Поясов не хватало, и люди бросали в воду столы, скамьи, двери и доски от перегородок. Грохот орудий смешивался с криком раненых и с треском отдираемого дерева.

— Комиссар приказал тяжелораненых грузить в шлюпку. Ох, господи боже мой, что же это?! Давай носилки! — донесся плачущий голос сестры Веры, и через несколько минут она с санитарками прошла мимо, неся на носилках раненого. Они пронесли еще нескольких раненых и направились к Антону, когда кто-то позвал их:

— Сюда, сюда, сестрица, возьмите меня…

Они ушли и надолго исчезли.

Из соседней каюты вышел начальник судна. Евдокия Петровна шла, прижав обе руки к груди, лицо у нее было бескровным, а губы в забывчивости твердили:

— Что же теперь делать? Леночка, Леночка!

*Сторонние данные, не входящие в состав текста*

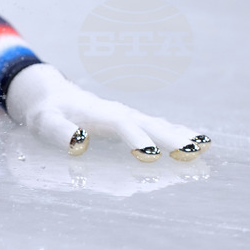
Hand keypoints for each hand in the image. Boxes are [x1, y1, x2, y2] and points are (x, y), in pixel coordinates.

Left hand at [5, 63, 210, 161]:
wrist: (50, 95)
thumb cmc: (47, 113)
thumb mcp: (46, 122)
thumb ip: (59, 131)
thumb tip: (79, 142)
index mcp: (100, 114)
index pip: (123, 126)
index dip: (136, 138)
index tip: (150, 155)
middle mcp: (119, 113)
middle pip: (149, 124)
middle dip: (170, 138)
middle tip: (193, 152)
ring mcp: (127, 117)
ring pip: (157, 125)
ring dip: (179, 136)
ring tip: (204, 148)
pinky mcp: (130, 122)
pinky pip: (157, 127)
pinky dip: (175, 133)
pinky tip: (195, 142)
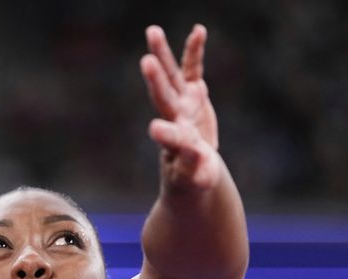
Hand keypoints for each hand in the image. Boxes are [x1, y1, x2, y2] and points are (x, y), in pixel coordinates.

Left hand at [141, 24, 223, 190]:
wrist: (193, 169)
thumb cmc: (193, 177)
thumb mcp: (197, 177)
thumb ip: (196, 168)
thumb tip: (200, 158)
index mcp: (176, 145)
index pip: (172, 139)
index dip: (167, 135)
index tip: (155, 129)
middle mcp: (175, 120)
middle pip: (164, 99)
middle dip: (157, 82)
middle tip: (147, 62)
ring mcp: (182, 105)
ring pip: (170, 78)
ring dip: (163, 54)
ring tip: (153, 31)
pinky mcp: (192, 95)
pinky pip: (191, 70)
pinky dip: (194, 51)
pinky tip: (198, 30)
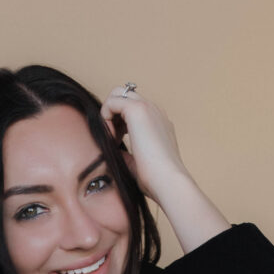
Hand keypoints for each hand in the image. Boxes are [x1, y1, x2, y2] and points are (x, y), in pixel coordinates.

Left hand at [100, 85, 190, 207]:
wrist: (168, 181)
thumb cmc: (156, 179)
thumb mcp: (138, 164)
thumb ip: (127, 154)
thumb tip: (114, 150)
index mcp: (158, 123)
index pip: (133, 109)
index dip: (119, 122)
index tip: (117, 142)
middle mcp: (155, 111)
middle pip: (125, 96)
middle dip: (113, 113)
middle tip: (112, 136)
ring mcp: (149, 108)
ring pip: (119, 93)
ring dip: (109, 113)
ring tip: (111, 136)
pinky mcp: (138, 110)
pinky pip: (112, 101)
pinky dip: (105, 116)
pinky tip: (111, 136)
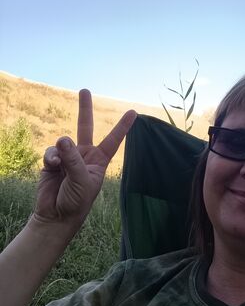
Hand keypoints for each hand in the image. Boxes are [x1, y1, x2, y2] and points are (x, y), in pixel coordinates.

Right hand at [33, 89, 135, 227]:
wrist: (55, 215)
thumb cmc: (76, 201)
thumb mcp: (81, 181)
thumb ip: (73, 159)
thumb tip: (62, 139)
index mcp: (99, 160)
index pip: (113, 139)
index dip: (123, 126)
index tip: (134, 111)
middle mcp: (84, 155)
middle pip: (85, 126)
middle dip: (84, 108)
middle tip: (84, 90)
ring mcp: (68, 156)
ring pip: (63, 142)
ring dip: (61, 152)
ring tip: (60, 166)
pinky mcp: (52, 160)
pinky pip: (51, 150)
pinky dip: (50, 157)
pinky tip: (51, 166)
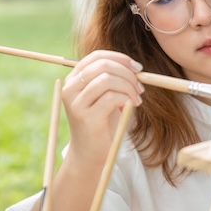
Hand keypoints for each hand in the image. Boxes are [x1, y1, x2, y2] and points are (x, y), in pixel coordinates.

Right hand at [61, 50, 144, 166]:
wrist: (89, 154)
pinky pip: (112, 97)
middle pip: (102, 65)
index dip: (119, 58)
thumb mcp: (105, 96)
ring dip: (129, 86)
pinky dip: (127, 99)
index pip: (96, 56)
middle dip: (127, 72)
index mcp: (74, 79)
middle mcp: (70, 88)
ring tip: (137, 98)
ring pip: (107, 79)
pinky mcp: (86, 117)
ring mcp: (76, 102)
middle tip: (140, 85)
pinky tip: (131, 107)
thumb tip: (134, 66)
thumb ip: (112, 79)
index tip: (137, 68)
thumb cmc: (101, 123)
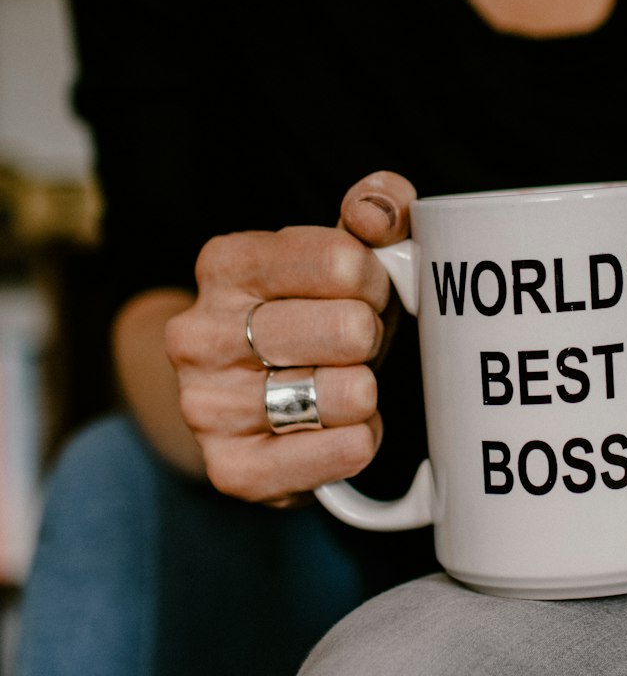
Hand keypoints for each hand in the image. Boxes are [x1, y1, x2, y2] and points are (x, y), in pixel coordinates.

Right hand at [165, 171, 416, 506]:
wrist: (249, 398)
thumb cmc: (312, 312)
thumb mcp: (343, 247)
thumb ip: (375, 206)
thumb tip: (378, 215)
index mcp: (225, 265)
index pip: (342, 260)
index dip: (376, 279)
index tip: (365, 291)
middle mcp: (200, 334)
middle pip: (350, 329)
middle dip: (372, 336)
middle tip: (356, 343)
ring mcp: (208, 405)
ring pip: (349, 393)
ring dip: (368, 389)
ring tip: (344, 383)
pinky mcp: (233, 469)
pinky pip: (344, 451)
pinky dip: (363, 440)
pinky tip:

Антон не знал, что это было имя ее дочери.

— Товарищ начальник! — позвал он ее. Она подошла к нему и посмотрела на него невидящими глазами.

— Товарищ начальник, где у вас то оружие, которое вы отобрали у комсостава? — спросил ее Антон, стараясь говорить отчетливее и громче, как говорят с бредящим человеком.

— В несгораемом шкафу.

— Надо раздать оружие тяжелораненым, тем, которые не могут плыть.

— Зачем раздавать оружие? — спросила она, словно просыпаясь.

— Когда пароход опустеет, мы будем отстреливаться.

— Ключи от несгораемого шкафа у комиссара. Сейчас я принесу.

Она ушла быстро, казалось, ее обрадовала возможность каких-то разумных действий.

Она вернулась очень скоро, и при взгляде на нее он подумал, что она смертельно ранена.

— В верхних карманах ключей нет, а нижняя половина тела упала за борт, — сказала она, словно отрапортовала. Она смотрела на него вопросительно и все время глотала и не могла проглотить клубка, который катался у нее в горле.